Your instructions
Repeat the entries below word for word, though any picture in them should be dropped.

Task material
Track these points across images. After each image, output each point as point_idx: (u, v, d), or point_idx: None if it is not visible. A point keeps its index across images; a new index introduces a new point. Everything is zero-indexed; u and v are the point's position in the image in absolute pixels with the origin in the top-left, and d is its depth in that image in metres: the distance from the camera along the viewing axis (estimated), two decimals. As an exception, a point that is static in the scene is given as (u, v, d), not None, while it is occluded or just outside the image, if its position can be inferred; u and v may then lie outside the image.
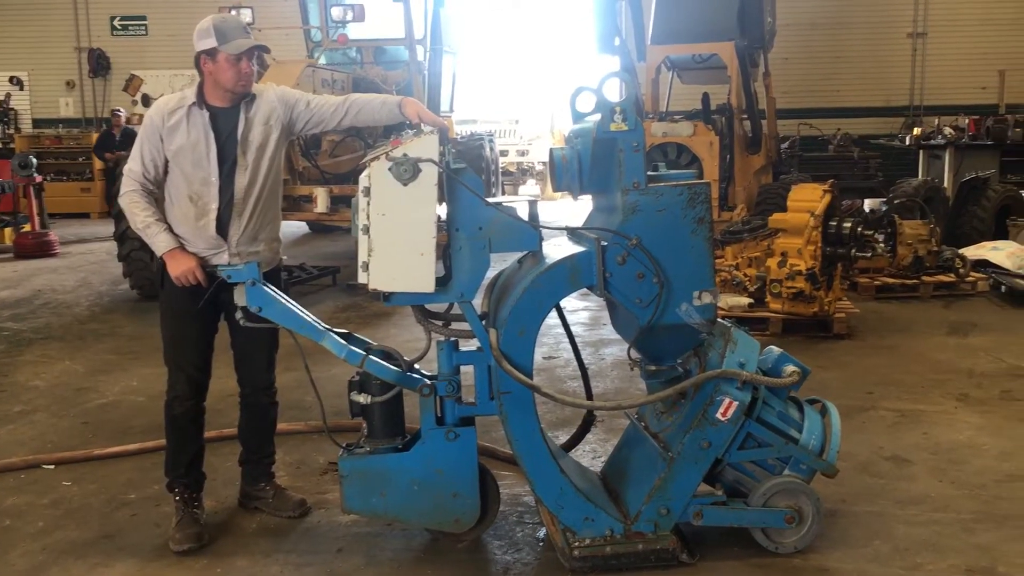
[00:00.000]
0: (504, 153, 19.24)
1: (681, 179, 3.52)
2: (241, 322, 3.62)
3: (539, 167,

Written answer
Track these points across images. After each image, output each point as point_idx: (u, v, d), or point_idx: None if it is not visible. A point keeps its index across images; a new index introduces a new point. Everything is zero-indexed; u and v are the point's position in the image in absolute pixels with the origin in the top-left, and d is its depth in that image in metres: the distance from the camera along the viewing axis (estimated), two decimals. As an exception, a point that is static in the scene is given as (u, v, d), not None, while it is occluded or just outside the image, if its position can be inferred; u and v may then lie outside the image.
[00:00.000]
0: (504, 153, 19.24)
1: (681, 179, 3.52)
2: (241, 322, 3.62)
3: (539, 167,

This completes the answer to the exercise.